神戸新聞next 8/5(木) 7:30

 兵庫県尼崎市内の放課後等デイサービス施設に通う発達障害児らを裸にして動画を撮影したり、暴行を加えたりする行為を、元職員の男(28)=兵庫県宝塚市=が繰り返していた。子どもを虐待から守るはずの職員が、なぜ道を踏み外したのか。神戸地裁尼崎支部であった公判で、動機と経緯が語られた。

 7月5日、男は強制わいせつや児童買春・ポルノ禁止法違反、暴行などの罪に問われて判決公判に立ち、裁判官に懲役3年の実刑判決を言い渡された。

 「警察の方から確認のために写真を見せられた時、涙があふれ出た」

 公判で被害児童の親が代理人を通じ、事件を知った時の衝撃を伝えた。愛する息子が下着を脱がされ、おもちゃのように扱われている様子が映っていた。

 「その日の送迎でも、被告と普通に会話していたことが、信じられない」

 男は社会福祉士の資格を持ち、施設ではセンター長という責任ある立場で保護者からの信頼も厚かった。

 判決によると昨年3〜8月、施設の同僚と共謀するなどし、利用者の男児4人にわいせつ行為や暴行を繰り返してきた。

 検察によると、2019年12月ごろ、男は裸の男児の下半身をスマートフォンで撮影し、共謀した同僚と笑い合うと行為はエスカレートしていった。

 20年4月には、当時9歳の男児の下着を脱がせた後、右足をつかんで無理やり開脚させ、動画を撮影した。当時11歳の別の児童には、三角座りをした背後から同僚が膝を持って抱え上げ、尻を突き上げるようにした上で、男がズボンや下着をまくり上げていた。頭部を平手でたたいたり、足で踏みつけたりもした。

 動画には小さい体で必死に抵抗し、嫌がる表情が映っていたという。男は逮捕後、「泣いて嫌がる反応を見て欲求が満たされた」「動画を撮る方が反応がよかった」などと話した。

 児童たちは精神的に追い込まれても、助けを求められなかった。1人は髪の毛をむしり始め、別の児童は自宅で無心に児童虐待の動画を検索するようになった。「SOS」を出し続けていたのだ。発覚経緯の詳細は明らかにされなかったが、通学する小学校が異変に気付いた。

 法廷で歩きづらそうに証言台に向かう男はつえを握っていた。拘留のストレスで適応障害になり、手足がしびれるようになったという。

 「自分がなぜこんなに重い罪を受けないといけないのかと思っていた」と当初は反省の色もなかったが、保釈後にニュースで大きく取り上げられる自分の名前を見て、事件の重大さに気付いたという。

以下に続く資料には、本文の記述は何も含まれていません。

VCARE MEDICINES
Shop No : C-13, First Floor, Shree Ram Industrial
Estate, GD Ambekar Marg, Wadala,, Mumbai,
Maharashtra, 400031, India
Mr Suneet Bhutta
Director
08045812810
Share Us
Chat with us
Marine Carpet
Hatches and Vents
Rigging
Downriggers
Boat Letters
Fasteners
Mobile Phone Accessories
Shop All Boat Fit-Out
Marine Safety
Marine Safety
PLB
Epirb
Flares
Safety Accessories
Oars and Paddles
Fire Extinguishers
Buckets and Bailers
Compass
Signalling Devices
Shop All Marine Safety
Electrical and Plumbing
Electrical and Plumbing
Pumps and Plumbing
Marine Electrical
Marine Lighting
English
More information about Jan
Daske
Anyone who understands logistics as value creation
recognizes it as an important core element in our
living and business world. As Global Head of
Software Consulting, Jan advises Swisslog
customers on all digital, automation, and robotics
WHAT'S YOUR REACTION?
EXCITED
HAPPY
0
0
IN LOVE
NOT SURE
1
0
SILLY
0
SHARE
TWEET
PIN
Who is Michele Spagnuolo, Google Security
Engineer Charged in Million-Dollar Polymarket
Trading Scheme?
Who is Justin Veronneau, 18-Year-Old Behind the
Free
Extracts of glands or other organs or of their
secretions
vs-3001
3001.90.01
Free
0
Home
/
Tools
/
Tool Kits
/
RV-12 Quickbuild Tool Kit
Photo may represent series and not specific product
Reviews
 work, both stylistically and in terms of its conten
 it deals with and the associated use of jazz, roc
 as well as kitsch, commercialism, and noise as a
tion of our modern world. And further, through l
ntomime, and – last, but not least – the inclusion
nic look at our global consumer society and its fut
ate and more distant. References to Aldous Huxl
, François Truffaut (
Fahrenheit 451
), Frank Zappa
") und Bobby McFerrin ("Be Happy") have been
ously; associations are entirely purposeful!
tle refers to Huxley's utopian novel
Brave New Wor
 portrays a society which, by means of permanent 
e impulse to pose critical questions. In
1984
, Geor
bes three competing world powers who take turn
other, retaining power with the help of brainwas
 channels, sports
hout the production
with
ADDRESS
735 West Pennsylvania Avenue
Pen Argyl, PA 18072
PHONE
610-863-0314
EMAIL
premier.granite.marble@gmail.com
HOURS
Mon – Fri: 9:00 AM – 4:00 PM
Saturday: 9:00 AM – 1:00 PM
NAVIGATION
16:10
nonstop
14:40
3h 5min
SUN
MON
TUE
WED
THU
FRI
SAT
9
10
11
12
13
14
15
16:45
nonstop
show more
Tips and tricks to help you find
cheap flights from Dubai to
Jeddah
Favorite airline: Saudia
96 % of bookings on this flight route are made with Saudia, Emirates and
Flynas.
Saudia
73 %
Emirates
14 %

 男は被告人質問で、妻から1冊の本を受け取ったことを打ち明けた。

 タイトルは「おかあさん、お空のセカイのはなしをしてあげる」。一人の少女が母親に、胎児の時の記憶を話すというエッセー漫画だ。なんで私は生まれたんだろう−。子どもの目線から、生まれてきた奇跡と喜びが描かれている。

 妻からの「罪の大きさに気付いてほしい」というメッセージに、男はうつむきながら「自分たちに子どもができて、もし同じことをされたら絶対に許せないと思った」と漏らした。

 裁判官は判決の最後に付け加えた。「(誰しも)子どもの行動を見て笑うことはある。しかし、あなたの行為は子ども本人、彼ら自身を笑っている。これは絶対に許されない」

 なぜ男は児童たちを「人」として見ることができなかったのか。公判が終わり、足を引きずりながら法廷の奥へと消えていった。